Tavares, who led an umbrella group of Indonesian-supported armed gangs in East Timor, is negotiating with authorities in newly-independent East Timor to return home with what he says are thousands of his followers.

"I am also ready to be processed (in a court) if that is the desire of various related parties there, but not immediately the moment we arrive in East Timor, " said Tavares, who commanded the Integration Fighters' Force (PPI).

Since June Tavares has had three meetings with East Timorese authorities to discuss his return. He first asked that all the refugees be allowed to stay in a large transit camp just inside the border. Then he modified his request and asked for transit camps in each of East Timor's 13 districts.

"Later in the third meeting we no longer demanded all sorts of things, only that they show some attention to the matter," he said, referring to his wish for a delay in the arrest of alleged human rights violators.

Tavares said he hopes a follow-up meeting can be held soon.

East Timor's Attorney General Longuinhos Monteiro has warned that those who were responsible for the violence in 1999 and throughout Indonesia's 24-year rule of East Timor would eventually face justice.

court," Monteiro has said.

Indonesia's militia proxies waged a campaign of murder and intimidation ahead of East Timor's August 1999 vote to separate from Indonesia, which invaded the former Portuguese colony in 1975.

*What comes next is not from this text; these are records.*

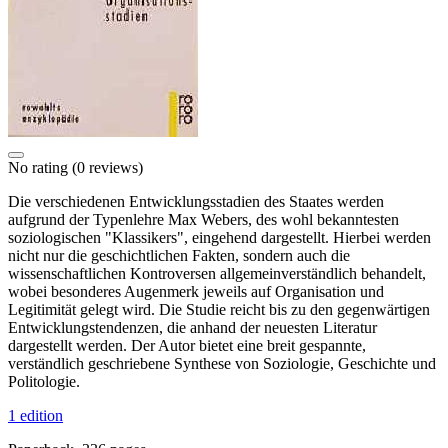
No rating
(0 reviews)
Die verschiedenen Entwicklungsstadien des Staates werden
aufgrund der Typenlehre Max Webers, des wohl bekanntesten
soziologischen "Klassikers", eingehend dargestellt. Hierbei werden
nicht nur die geschichtlichen Fakten, sondern auch die
wissenschaftlichen Kontroversen allgemeinverständlich behandelt,
wobei besonderes Augenmerk jeweils auf Organisation und
Legitimität gelegt wird. Die Studie reicht bis zu den gegenwärtigen
Entwicklungstendenzen, die anhand der neuesten Literatur
dargestellt werden. Der Autor bietet eine breit gespannte,
verständlich geschriebene Synthese von Soziologie, Geschichte und
Politologie.
1 edition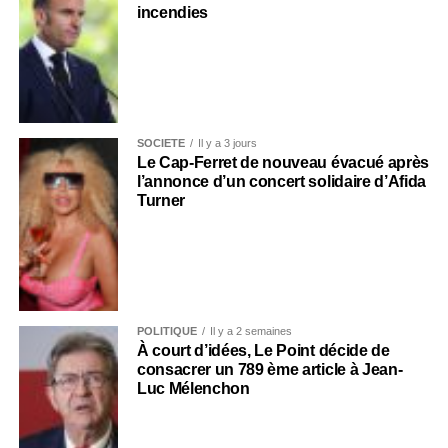
incendies
SOCIÉTÉ
Il y a 3 jours
Le Cap-Ferret de nouveau évacué après
l’annonce d’un concert solidaire d’Afida
Turner
POLITIQUE
Il y a 2 semaines
À court d’idées, Le Point décide de
consacrer un 789 ème article à Jean-
Luc Mélenchon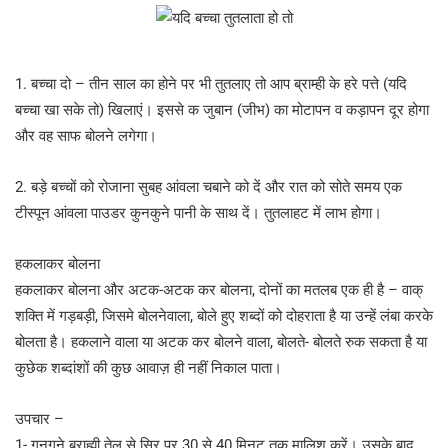
1. बच्चा दो – तीन साल का होने पर भी तुतलाए तो आप ब्राम्ही के हरे पत्ते (यदि
बच्चा खा सके तो) खिलाएं। इससे क जुबान (जीभ) का मोटापन व कड़ापन दूर होगा
और वह साफ बोलने लगेगा।
2. बड़े बच्चों को रोजाना सुबह आंवला चबाने को दें और रात को सोते समय एक
टीस्पून आंवला पाउडर कुनकुने पानी के साथ दें। तुतलाहट में लाभ होगा।
हकलाकर बोलना
हकलाकर बोलना और अटक-अटक कर बोलना, दोनों का मतलब एक ही है – वाक्
शक्ति में गड़बड़ी, जिसमे बोलनेवाला, बोले हुए शब्दों को दोहराता है या उन्हें लंबा करके
बोलता है। हकलाने वाला या अटक कर बोलने वाला, बोलते- बोलते रुक सकता है या
कुछेक शब्दांशों की कुछ आवाज़ ही नहीं निकाल पाता।
उपचार –
1- गुनगुने ब्राह्मी तेल से सिर पर 30 से 40 मिनट तक मालिश करें। उसके बाद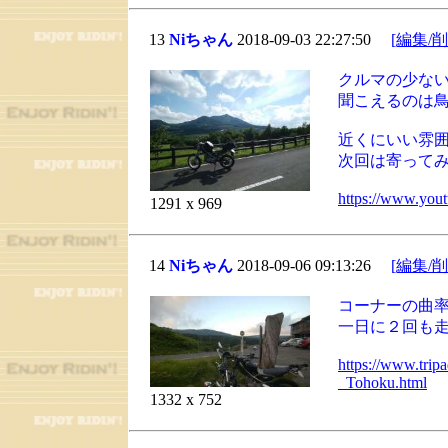
13
Niちゃん
2018-09-03 22:27:50
[編集/削
クルマの少な
聞こえるのは
近くにいい雰
次回は寄って
https://www.yo
1291 x 969
14
Niちゃん
2018-09-06 09:13:26
[編集/削
コーナーの曲
一日に２回も
https://www.tri
_Tohoku.html
1332 x 752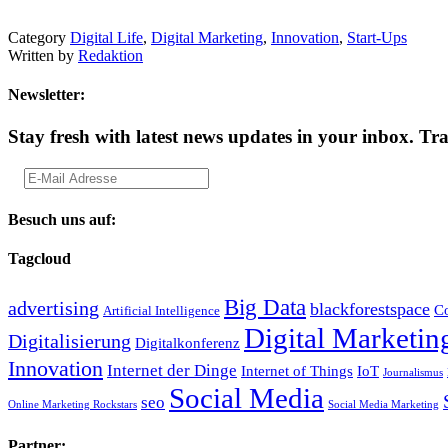
Category
Digital Life
,
Digital Marketing
,
Innovation
,
Start-Ups
Written by
Redaktion
Newsletter:
Stay fresh with latest news updates in your inbox.
Tra
Besuch uns auf:
Tagcloud
Big Data
advertising
blackforestspace
Co
Artificial Intelligence
Digital Marketin
Digitalisierung
Digitalkonferenz
Innovation
Internet der Dinge
Internet of Things
IoT
Journalismus
Social Media
seo
Online Marketing Rockstars
Social Media Marketing
Partner:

After the vote the militia campaign, backed by Indonesian security forces, escalated to a scorched-earth policy of looting, arson and murder. More than 250,000 people either fled or were forced into West Timor.

The UN High Commissioner for Refugees says fewer than 50,000 refugees are still in Indonesia, of whom 30,000-35,000 are expected to choose to return.

Most of those remaining in the camps are former soldiers, police, civil servants or militia and their followers.

Tavares has so far avoided punishment and is not one of the 18 people facing charges in Jakarta for gross human rights violations in East Timor.

Although Tavares headed the PPI, his deputy, Eurico Guterres, handled the day-to-day running of the militias. Guterres is on trial in Jakarta.